O Valor de um Homem
A diferença entre trabalho e emprego
Por Luiz Joaquim | 26.05.2016 (quinta-feira)
Uma coincidência coloca em cartaz no Brasil, nesta mesma quinta-feira do Corpus Christi (26), dois filmes que olham para dois homens, cada um a seu modo, como personagens desesperadas, vítimas da crise financeira.
Um deles é o francês Thierry (Vincent Lindon) em O valor de um homem(La Loi Du murché, Fra., 2015) – em cartaz no Cinema do Museu (Recife) –, e o outro é Kyle (Jack O’Connell) em Jogo do Dinheiro (Money Monster, EUA, 2016) – em cartaz nos multiplex -, que é o o quarto filme dirigido por Jodie Foster (veja link para a crítica ao final desse texto).
Fazendo de seu personagem Thierry um reflexo seco e duro do atual momento pelo qual passam muitos europeus (e não apenas eles), o diretor Stéphane Brizé (do ótimo Mademoiselle Chambon, 2009) nos coloca em O valor de um homem lado a lado de seu herói Thierry. Um homem que tenta conseguir um emprego. Um homem comum e qualificado, de 51 anos, casado e com um filho adolescente com limitações físicas.
Sem meias palavras, Stéphane já nos introduz ao drama de Thierry na primeira cena, com o protagonista discutindo por ele não ser aproveitado numa fábrica após passar seis meses num período de estágio.
Com um seguro desemprego de menos de 500 euros para se virar, e entre humilhantes entrevistas para vaga de trabalho, entre oficinas para aprender a se comportar numa disputa por emprego (que inclui uma minuciosa e deprimente avaliação de sua postura), entre as consultas ao banco por ajuda, e entre outras alternativas para garantir um dinheiro extra e pagar as despesas (que inclui a boa educação do filho), Thierry passa por um via crucis com a qual muitos da classe baixa e media no mundo inteiro devem se reconhecer.
Para além da criação de situações que faça o público se reconhecer pela batalha de sobrevivência neste mundo superpopuloso e impiedoso em que habita Thierry e habitamos nós, O valor de um homem cria, mais profundamente, um cenário em que a vítima acaba virando o algoz, não por opção e sim necessidade.

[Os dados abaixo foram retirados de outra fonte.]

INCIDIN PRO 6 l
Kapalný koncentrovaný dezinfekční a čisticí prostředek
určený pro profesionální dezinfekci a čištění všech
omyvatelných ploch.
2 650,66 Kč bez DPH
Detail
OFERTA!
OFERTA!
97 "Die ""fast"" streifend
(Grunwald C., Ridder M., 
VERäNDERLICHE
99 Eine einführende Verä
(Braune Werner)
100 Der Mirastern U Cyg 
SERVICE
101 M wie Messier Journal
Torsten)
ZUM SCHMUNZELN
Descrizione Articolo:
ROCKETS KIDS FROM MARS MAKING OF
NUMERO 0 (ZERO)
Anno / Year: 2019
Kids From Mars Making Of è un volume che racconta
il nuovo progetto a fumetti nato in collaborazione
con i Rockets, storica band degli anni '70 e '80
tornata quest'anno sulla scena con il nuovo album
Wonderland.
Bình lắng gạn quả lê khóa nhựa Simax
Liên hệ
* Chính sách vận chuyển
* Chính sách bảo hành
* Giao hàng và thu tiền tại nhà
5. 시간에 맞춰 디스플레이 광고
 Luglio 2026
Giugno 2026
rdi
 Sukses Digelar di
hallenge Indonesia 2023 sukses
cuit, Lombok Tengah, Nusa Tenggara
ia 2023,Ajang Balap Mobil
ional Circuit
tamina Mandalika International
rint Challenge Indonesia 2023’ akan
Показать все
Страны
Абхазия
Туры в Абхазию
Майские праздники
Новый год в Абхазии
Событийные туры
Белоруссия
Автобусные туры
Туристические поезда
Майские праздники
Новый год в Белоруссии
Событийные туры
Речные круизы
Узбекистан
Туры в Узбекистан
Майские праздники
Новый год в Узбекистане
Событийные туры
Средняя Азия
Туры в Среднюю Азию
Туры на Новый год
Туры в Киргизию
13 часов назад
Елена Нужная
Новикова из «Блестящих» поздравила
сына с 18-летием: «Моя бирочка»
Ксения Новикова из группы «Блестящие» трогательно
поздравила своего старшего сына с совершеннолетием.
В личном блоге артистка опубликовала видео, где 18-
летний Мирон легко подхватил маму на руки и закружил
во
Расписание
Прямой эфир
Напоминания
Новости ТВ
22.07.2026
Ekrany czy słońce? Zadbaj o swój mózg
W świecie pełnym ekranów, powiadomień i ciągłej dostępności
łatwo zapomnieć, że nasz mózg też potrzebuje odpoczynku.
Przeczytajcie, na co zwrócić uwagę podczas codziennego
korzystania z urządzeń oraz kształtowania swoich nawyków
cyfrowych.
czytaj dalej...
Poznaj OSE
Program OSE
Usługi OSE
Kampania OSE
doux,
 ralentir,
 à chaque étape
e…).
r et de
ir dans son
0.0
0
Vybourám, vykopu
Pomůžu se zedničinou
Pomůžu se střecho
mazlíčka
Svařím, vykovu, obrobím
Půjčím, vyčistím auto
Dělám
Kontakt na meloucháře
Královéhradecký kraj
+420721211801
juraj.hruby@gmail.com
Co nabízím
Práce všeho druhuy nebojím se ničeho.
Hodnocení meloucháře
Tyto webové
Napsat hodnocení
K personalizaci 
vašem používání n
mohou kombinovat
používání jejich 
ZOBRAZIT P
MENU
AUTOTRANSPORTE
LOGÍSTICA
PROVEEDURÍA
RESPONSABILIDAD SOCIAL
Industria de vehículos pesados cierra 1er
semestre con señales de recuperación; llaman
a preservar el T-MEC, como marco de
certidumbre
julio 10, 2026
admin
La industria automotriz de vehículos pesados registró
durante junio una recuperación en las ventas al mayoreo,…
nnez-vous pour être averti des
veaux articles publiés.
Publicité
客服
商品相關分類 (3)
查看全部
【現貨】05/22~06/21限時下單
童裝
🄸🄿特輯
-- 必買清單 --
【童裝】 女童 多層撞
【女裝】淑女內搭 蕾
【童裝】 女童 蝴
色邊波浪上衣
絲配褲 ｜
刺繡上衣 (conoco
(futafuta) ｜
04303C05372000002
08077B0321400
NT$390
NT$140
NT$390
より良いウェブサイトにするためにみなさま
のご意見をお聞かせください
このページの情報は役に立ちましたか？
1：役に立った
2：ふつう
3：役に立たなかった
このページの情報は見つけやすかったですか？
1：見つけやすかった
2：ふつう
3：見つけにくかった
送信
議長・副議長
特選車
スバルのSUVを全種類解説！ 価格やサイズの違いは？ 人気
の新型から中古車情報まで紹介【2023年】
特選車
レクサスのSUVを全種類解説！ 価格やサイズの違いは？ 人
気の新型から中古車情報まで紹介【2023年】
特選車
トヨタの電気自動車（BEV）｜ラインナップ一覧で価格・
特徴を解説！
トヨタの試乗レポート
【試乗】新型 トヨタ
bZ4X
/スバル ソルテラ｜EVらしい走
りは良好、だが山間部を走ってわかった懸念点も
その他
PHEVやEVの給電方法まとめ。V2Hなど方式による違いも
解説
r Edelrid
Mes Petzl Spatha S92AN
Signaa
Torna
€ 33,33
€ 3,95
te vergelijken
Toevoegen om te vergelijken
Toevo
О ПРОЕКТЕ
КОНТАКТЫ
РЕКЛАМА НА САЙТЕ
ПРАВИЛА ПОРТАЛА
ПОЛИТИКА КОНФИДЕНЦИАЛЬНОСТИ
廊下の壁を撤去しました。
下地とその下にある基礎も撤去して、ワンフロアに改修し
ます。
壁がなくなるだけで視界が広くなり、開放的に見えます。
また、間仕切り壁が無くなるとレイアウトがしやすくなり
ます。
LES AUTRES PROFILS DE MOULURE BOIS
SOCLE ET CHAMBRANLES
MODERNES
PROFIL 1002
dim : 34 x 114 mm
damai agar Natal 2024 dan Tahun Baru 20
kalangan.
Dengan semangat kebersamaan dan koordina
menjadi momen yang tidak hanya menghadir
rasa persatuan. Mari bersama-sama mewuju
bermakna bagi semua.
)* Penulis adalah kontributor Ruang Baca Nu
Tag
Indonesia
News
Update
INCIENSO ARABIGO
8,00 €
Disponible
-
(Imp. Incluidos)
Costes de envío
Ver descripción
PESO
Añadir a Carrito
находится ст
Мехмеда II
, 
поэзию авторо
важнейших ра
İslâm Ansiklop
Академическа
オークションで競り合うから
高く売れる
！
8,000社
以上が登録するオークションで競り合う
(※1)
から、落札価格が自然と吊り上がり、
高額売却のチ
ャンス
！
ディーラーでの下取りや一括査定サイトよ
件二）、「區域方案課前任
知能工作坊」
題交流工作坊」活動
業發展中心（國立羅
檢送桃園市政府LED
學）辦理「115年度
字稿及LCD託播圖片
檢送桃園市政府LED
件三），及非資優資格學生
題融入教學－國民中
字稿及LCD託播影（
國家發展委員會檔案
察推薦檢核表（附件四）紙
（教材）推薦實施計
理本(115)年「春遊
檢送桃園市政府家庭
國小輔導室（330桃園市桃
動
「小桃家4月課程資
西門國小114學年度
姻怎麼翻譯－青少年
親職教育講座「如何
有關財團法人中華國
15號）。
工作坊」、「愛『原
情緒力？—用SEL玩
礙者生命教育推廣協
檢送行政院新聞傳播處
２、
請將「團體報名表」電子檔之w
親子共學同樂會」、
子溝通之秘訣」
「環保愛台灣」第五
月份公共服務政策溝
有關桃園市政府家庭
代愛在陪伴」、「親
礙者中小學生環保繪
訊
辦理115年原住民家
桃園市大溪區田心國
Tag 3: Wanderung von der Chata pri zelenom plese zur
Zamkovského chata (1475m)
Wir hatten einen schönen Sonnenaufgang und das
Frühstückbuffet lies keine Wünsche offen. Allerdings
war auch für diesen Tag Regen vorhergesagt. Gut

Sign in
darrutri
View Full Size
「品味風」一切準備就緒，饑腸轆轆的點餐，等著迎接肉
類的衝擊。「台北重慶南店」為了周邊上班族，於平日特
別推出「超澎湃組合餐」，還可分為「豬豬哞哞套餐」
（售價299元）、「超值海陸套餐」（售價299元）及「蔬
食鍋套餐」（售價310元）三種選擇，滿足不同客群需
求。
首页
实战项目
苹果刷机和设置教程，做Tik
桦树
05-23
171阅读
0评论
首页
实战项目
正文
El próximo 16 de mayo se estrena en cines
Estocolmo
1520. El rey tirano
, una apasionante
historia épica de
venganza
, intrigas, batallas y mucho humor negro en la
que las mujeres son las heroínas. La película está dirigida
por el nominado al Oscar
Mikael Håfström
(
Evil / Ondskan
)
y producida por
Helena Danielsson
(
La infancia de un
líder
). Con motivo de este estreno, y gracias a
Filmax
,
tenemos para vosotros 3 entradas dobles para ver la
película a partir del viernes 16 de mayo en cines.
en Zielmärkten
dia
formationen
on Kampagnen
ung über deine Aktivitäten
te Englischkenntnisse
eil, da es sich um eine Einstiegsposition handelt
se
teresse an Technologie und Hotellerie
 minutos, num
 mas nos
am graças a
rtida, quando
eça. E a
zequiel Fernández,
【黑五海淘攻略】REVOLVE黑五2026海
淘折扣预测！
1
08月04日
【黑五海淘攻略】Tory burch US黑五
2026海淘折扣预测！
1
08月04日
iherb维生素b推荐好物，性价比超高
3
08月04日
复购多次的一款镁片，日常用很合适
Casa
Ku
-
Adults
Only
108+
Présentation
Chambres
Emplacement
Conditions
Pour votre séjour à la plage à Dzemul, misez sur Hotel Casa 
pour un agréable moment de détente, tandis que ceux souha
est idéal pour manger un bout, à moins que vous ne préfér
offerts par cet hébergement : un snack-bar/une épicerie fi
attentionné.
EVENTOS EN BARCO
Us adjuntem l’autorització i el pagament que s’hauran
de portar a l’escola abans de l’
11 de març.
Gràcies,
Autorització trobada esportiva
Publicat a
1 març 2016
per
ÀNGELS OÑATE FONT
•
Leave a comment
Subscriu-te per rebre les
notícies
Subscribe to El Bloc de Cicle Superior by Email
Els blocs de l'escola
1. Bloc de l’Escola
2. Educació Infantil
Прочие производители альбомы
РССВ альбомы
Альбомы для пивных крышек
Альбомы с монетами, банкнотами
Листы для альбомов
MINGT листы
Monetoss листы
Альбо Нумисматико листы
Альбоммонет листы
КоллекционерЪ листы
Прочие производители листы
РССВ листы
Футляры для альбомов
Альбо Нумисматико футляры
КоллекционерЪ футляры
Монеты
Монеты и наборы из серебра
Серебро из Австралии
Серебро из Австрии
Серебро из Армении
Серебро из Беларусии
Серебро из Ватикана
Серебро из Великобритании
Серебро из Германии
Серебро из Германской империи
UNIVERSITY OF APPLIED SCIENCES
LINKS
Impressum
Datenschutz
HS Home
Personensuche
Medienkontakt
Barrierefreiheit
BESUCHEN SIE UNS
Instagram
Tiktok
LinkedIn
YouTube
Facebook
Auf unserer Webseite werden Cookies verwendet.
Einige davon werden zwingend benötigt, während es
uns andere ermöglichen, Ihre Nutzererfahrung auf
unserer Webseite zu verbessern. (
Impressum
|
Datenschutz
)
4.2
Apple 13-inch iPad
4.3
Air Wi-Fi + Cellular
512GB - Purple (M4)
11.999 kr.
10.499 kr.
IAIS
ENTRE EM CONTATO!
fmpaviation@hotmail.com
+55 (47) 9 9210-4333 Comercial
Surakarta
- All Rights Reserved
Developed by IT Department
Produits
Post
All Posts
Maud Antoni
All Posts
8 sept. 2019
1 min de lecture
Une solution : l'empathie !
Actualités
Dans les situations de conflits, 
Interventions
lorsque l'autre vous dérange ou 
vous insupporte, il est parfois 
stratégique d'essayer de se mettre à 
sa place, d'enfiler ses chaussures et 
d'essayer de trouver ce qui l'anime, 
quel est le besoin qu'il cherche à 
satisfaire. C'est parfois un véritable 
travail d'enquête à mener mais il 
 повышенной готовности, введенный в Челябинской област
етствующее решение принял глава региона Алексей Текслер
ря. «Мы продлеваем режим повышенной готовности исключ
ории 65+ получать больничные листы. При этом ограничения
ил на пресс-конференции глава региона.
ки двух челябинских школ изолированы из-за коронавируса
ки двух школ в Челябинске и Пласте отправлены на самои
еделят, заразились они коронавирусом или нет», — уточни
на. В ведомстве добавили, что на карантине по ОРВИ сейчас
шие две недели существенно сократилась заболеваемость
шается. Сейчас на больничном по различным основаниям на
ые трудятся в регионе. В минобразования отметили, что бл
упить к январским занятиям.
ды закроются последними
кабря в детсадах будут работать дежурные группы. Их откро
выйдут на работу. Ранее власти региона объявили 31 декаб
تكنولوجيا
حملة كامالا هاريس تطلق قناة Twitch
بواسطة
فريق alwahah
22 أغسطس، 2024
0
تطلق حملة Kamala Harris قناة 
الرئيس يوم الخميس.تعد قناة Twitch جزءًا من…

E este mesmo cenário o desafia a entender até onde ele pode suportar.
O filme de Brizé é muito “francês” num sentido em que abrange e confronta uma questão social pungente contemporânea – crise financeira e o desemprego – contra aspectos próprios da consciência e moral humana.
Para emprestar o valor da tensão psicológica contida a qual Thierry administra intimamente, o ator Lindon monta seu personagem no limite da explosão.
Lindon é veemente quando conversa com os seus, pois sabe de seus direitos e até onde pode ir com fervor nas suas reivindicações, ao mesmo tempo em que se obriga a tornar-se um bichinho dócio para se submeter à análise de seus possíveis empregadores.
A força da composição desse personagem, Lindon a expõe principalmente pelos olhos e com sua expressão e postura entre o assustado e o incrédulo com o que lhe cerca no que diz respeito às regras rígidas que parecem exigir um grau de perfeição do ser-humano, independente ou não de todo o entorno a este ser-humano estar em ruínas.
A atmosfera de mundo que Brizé cria aqui, nesse roteiro escrito por ele com Olivier Gorce, nos suscita uma ideia de assepsia guiada pela ética, independente das variáveis próprias do humano.
Mesmo que Brizé nos lembre que ainda é possível encontrar carinho em um ambiente assim, como na sequência da senhora que está se aposentando e é homenageada pelos colegas, por outro lado reforça também que um deslize aparentemente banal pode levar uma pessoa ao extremo da autopunição máxima contra si mesma.
O valor de um homem é duro, é triste, mas é real. E é por nos ser tão próximo que essa história nos chega tão forte, com a competência de Brizé e Lindon a frente disso tudo.